Un copropriétaire peut-il voter contre la location d’appartement de type Airbnb, Abritel ou Booking dans son immeuble ? La réponse est finalement oui, rapporte Le Monde. C’est le Conseil constitutionnel qui a validé la mesure, jugeant que certains d’entre eux pouvaient interdire la location en tant que meublés de tourisme des résidences secondaires. L’instance avait été saisie à la suite d’une question prioritaire de constitutionnalité (QPC) par un multipropriétaire. Mais attention, cette décision ne concerne pas toutes les copropriétés.
Car si la disposition est bien prévue dans le cadre de la loi Le Meur de novembre 2024 qui encadre les meublés touristiques, elle ne concerne que les copropriétés disposant d’une «clause d’habitation bourgeoise». Cette dernière impose aux locataires d'utiliser le logement uniquement dans un but d'habitation privée. C’est le cas très généralement dans les immeubles de standing de type haussmannien, par exemple. En outre, l’interdiction ne peut être effective qu’après approbation des deux tiers des copropriétaires.
Pas d’atteinte au droit de propriété
Le propriétaire porteur de la QPC estimait que la décision de sa copropriété (à Caen) portait atteinte à la liberté d’entreprendre. Pour le plaignant, cette interdiction faisait peser sur les propriétaires «une contribution excessive à l’objectif de régulation et de contrôle» des locations touristiques, dans le cadre de la lutte contre la pénurie de logements. Mais le Conseil constitutionnel ne l’a pas entendu de cette oreille, jugeant que la mesure ne portait ni atteinte au droit de propriété, ni à la liberté d’entreprendre.

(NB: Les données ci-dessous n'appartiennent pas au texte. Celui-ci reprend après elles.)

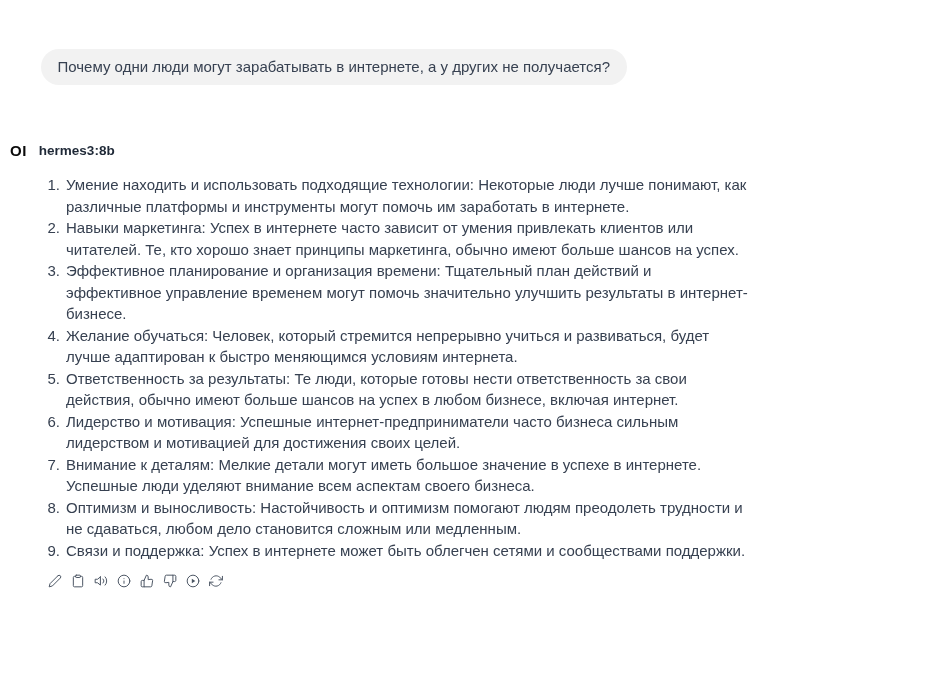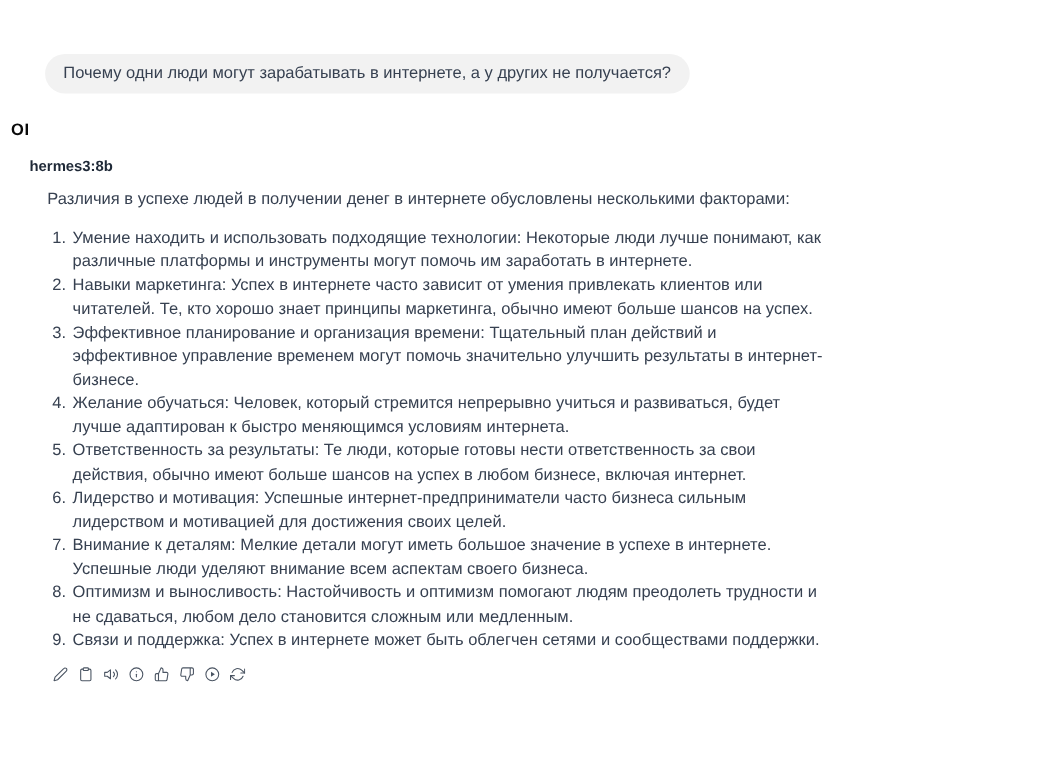--- a/index.html
+++ b/index.html
@@ -26,21 +26,21 @@
     background:var(--user-bubble-bg);
     border-radius:19px;
     padding:8px 17px;
     font-size:15px;line-height:20px;
     color:var(--text);
     white-space:nowrap;
   }
 
   
   .assistant{position:absolute;top:110px;left:10px;width:740px;}
-  .assistant-header{display:flex;align-items:flex-start;gap:0;}
+  .assistant-header{display:flex;align-items:flex-end;gap:12px;}
   .avatar{
     font-weight:700;font-size:15px;letter-spacing:.5px;
     color:var(--avatar);line-height:18px;
   }
   .model-name{font-weight:700;font-size:13.5px;color:var(--model-name);line-height:18px;margin-top:32px;}
 
   .assistant-body{margin-left:33px;font-size:15px;line-height:21.5px;color:var(--text);}
   .intro{margin:10px 0 0 0;}
   .response-list{list-style:none;margin:14px 0 0 0;padding:0;}
   .response-list li{display:flex;align-items:flex-start;}
@@ -69,21 +69,20 @@
     </div>
   </div>
 
   <div class="assistant">
     <div class="assistant-header">
       <span class="avatar">OI</span>
       <span class="model-name">hermes3:8b</span>
     </div>
 
     <div class="assistant-body">
-      <p class="intro">Различия в успехе людей в получении денег в интернете обусловлены несколькими факторами:</p>
 
       <ol class="response-list">
           <li>
             <span class="li-num">1.</span>
             <span class="li-text">Умение находить и использовать подходящие технологии: Некоторые люди лучше понимают, как различные платформы и инструменты могут помочь им заработать в интернете.</span>
           </li>
           <li>
             <span class="li-num">2.</span>
             <span class="li-text">Навыки маркетинга: Успех в интернете часто зависит от умения привлекать клиентов или читателей. Те, кто хорошо знает принципы маркетинга, обычно имеют больше шансов на успех.</span>
           </li>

Principale raison : les règlements de ces immeubles interdisent déjà toute activité commerciale dans les appartements. En outre, les Sages ont rappelé que la loi Le Meur n’interdisait pas la location de résidences secondaires, notamment pour de longues durées. En revanche, c’est le cas pour les meublés touristiques de courte durée, comme sur les plateformes Booking, Abritel et donc Airbnb. Enfin, la loi Le Meur entend surtout lutter contre «les nuisances liées au développement des activités de location de meublés de tourisme dans les copropriétés».
Nos confrères rappellent que le Conseil constitutionnel avait censuré une mesure similaire il y a plus de dix ans, visant à mettre en place un principe d’autorisation préalable à une location touristique de courte durée, mais à cette époque, il concernait toutes les copropriétés et également les résidences principales. Dans le viseur de nombreuses municipalités et d’experts en immobilier, les locations de courte durée sont accusées de faire grimper les prix, mais également d’aggraver les difficultés pour les Français à se loger, en particulier dans les grandes villes.